SubvectorS_Geo: A Neural-Network-Based IPv6 Geolocation Algorithm

Appl. Sci. 2023, 13(2), 754; https://doi.org/10.3390/app13020754
by Zhaorui Ma 1,2,3,†, Xinhao Hu 2,*,†, Shicheng Zhang 2, Na Li 1,4, Fenlin Liu 1, Qinglei Zhou 1, Hongjian Wang 2, Guangwu Hu 3,* and Qilin Dong 2
Reviewer 1: Anonymous
Reviewer 2: Anonymous
Reviewer 3:
Appl. Sci. 2023, 13(2), 754; https://doi.org/10.3390/app13020754
Submission received: 5 December 2022 / Revised: 29 December 2022 / Accepted: 1 January 2023 / Published: 5 January 2023
(This article belongs to the Topic Cyber Security and Critical Infrastructures)

Round 1

Reviewer 1 Report

The paper proposes a new method to find localization using ipv6. I recommend a sperate section on how this is different from ipv4.

Author Response

尊敬的审稿人:

感谢您对我们题为“SubvectorS_Geo:基于神经网络的 IPv6 地理定位算法”(applsci-2110696) 的手稿发表评论。这些意见都很有价值,对修改和完善我们的论文很有帮助,对我们的研究也有重要的指导意义。我们仔细研究了评论并进行了更正,希望得到批准。修订的部分在纸上用蓝色标记。论文中的主要更正和对审稿人意见的回复如下:

回复审稿人意见:

  1. Response to comment (Reviewer 1): (The paper proposes a new method to find localization using ipv6. I recommend a separate section on how this is different from ipv4.)

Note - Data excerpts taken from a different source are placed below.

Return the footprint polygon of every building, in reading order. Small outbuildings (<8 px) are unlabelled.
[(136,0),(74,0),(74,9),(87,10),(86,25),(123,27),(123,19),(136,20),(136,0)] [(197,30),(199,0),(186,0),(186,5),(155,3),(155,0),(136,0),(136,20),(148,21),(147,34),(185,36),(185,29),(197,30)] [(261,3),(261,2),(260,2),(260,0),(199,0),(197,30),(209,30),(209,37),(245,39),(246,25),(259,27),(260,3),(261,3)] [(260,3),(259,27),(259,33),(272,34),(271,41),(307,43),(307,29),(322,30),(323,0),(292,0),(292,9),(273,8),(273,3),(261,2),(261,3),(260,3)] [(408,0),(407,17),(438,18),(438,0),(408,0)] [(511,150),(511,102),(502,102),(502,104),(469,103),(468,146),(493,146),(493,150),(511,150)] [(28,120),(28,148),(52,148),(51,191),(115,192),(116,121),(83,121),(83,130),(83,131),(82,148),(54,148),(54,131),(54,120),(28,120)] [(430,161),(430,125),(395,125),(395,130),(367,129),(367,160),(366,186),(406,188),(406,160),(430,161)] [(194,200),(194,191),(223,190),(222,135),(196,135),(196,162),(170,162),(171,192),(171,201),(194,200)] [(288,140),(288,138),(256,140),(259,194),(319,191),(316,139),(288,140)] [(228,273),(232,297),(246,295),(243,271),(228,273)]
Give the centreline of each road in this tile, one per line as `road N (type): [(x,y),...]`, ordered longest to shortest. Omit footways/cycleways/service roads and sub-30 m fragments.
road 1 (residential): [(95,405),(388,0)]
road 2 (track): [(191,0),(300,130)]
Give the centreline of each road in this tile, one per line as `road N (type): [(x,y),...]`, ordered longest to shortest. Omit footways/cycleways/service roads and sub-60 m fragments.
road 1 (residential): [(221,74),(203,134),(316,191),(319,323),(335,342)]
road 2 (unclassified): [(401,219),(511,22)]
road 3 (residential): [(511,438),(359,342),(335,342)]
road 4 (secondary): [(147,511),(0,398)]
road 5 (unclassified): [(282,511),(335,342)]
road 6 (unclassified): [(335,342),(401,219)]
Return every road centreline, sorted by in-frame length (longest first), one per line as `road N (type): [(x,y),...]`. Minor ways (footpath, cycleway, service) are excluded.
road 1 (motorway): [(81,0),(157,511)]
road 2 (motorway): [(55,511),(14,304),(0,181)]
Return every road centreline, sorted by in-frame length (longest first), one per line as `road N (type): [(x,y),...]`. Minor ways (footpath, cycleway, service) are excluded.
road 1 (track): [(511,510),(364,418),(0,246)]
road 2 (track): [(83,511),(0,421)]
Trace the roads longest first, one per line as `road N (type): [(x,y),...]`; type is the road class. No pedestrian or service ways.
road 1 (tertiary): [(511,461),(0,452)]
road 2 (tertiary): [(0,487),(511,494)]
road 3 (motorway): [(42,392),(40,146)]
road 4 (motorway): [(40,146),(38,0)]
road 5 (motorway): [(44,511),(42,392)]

Response: We are very grateful to the reviewers for their recognition and suggestions for adding the study of the difference between the IPv4 geolocation algorithm and the IPv6 geolocation algorithm, which is a very important part of this article because it is the motivation of this article, and according to the suggestions we make the following changes. A comparative study of IPv4 geolocation algorithms and IPv6 geolocation algorithms is added. The design of IP geolocation algorithms is based on IP protocols and the rules of the network environment in which IP protocols are deployed, and we explore the differences between IPv4 geolocation algorithms and IPv6 geolocation algorithms in terms of the differences between IPv4 and IPv6. (Revision: The third paragraph of the introduction, lines 35 to 56.)

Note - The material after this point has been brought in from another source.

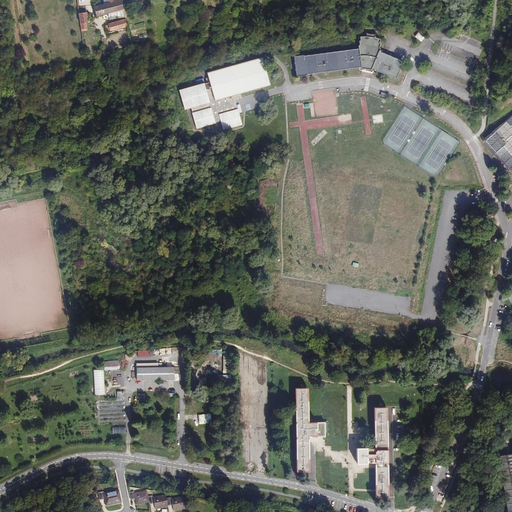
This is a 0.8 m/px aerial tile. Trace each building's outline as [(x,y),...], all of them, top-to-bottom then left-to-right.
[(96,17),(123,9),(121,2),(120,0),(103,0),(104,4),(93,7),(96,17)] [(82,13),(79,13),(81,24),(86,23),(89,23),(87,12),(82,13)] [(104,29),(105,33),(128,26),(126,19),(108,24),(108,25),(105,26),(104,29)] [(359,48),(294,56),(296,77),(307,75),(307,74),(321,72),(361,68),(372,69),(396,79),(403,61),(380,52),(381,50),(379,50),(380,48),(379,48),(381,44),(379,43),(381,40),(374,38),(375,34),(371,34),(366,33),(366,36),(360,37),(360,41),(359,41),(359,45),(358,45),(359,48)] [(421,41),(424,38),(418,33),(415,37),(421,41)] [(270,85),(262,57),(207,73),(210,82),(204,84),(204,83),(179,90),(185,109),(191,107),(193,113),(192,113),(196,128),(216,123),(215,122),(220,121),(223,130),(242,125),(235,99),(241,98),(240,94),(270,85)] [(511,118),(486,142),(511,171),(511,118)] [(136,368),(137,380),(174,380),(174,367),(136,368)] [(103,370),(93,370),(95,396),(105,396),(103,370)] [(306,391),(297,391),(298,468),(307,468),(307,437),(317,437),(317,423),(306,423),(306,391)] [(386,406),(375,406),(375,447),(356,447),(357,463),(376,463),(376,465),(376,491),(376,494),(387,494),(386,406)] [(511,426),(510,427),(511,442),(511,453),(498,456),(507,511),(511,510),(511,426)] [(100,500),(105,499),(106,506),(121,503),(118,491),(103,494),(103,492),(99,493),(100,500)] [(136,505),(149,502),(148,497),(147,491),(134,493),(134,492),(129,493),(130,500),(135,499),(136,505)] [(167,506),(166,498),(165,495),(153,498),(153,496),(148,497),(149,502),(150,505),(154,504),(155,509),(168,507),(167,506)] [(173,505),(174,511),(186,508),(184,497),(171,499),(171,498),(166,498),(167,506),(173,505)]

我们尽力改进稿件,并对稿件进行了一些修改。这些变化不会影响论文的内容和框架。在这里,我们列出了更改并在修订后的文件中标记了它们。我们非常感谢审稿人的热情工作,并希望更正能够获得批准。再次非常感谢您的意见和建议。

你的 

真挚地

马兆瑞

Author Response File: Author Response.pdf

Reviewer 2 Report

Interesting paper deals with real issues, and the results are promising. The main problem with the paper is the misspelling of many words (including section titles) and dividing them by unnecessary hyphens, like dividing between rows of the text in some earlier version of the manuscript. There are no serious issues with grammar - only with spelling, which must be thoroughly corrected.

Paper worth publishing.

Author Response

Dear Reviewers:
Thank you for your comment concerning our manuscript entitled “SubvectorS_Geo: A Neural Network Based IPv6 Geolocation Algorithm”(applsci-2110696). Those comments are all valuable and very helpful for revising and improving our paper, as well as the important guiding significance to our research. We have studied the comments carefully and have made a correction which we hope meets with approval. Revised portions are marked in blue on the paper. The main corrections in the paper and the responses to the reviewer’s comments are as flowing:
Responds to the reviewer’s comments:
1. Response to comment (Reviewer 2): (Interesting paper deals with real issues, and the results are promising. There are no serious issues with grammar - only with spelling, which must be thoroughly corrected.)
Response: Thank you very much for your approval and suggestions on the article, and I will revisit the English writing issues in this article based on your suggestions. We made the following changes. After checking and filtering the words in the text, unnecessary hyphens were removed, and the text was rechecked and revised for word and grammar problems. Word case issues in titles, figure notes, hyphens, and content were modified. For example, in line 198, "net-work" is changed to "network". In line 152, "geo-location" is changed to "geolocation". In line 146, "in-formation" is changed to "information".
We tried our best to improve the manuscript and made some changes in the manuscript. These changes will not influence the content and framework of the paper. And here we list the changes and marked them in the revised paper. We appreciate for Reviewers’ warm work earnestly and hope that the correction will meet with approval. Once again, thank you very much for your comments and suggestions.
Yours 
Sincerely
Zhaorui Ma

Author Response File: Author Response.pdf

Reviewer 3 Report

This manuscript proposed a modified IPv6 geolocation method, the topic looks interesting. My comments are as follows:

1) English writing improvement is suggested. For example, the full names of all the abbreviations should be given when they appear for the first time, such as ML and DL in Abstract, or MLP in the caption of Figure 3. Moreover, there are some typos. For example, in line of Abstract, “The classical methods” should be “the classical method”. In line 156 of section 3.1, “net-work” should be “network”.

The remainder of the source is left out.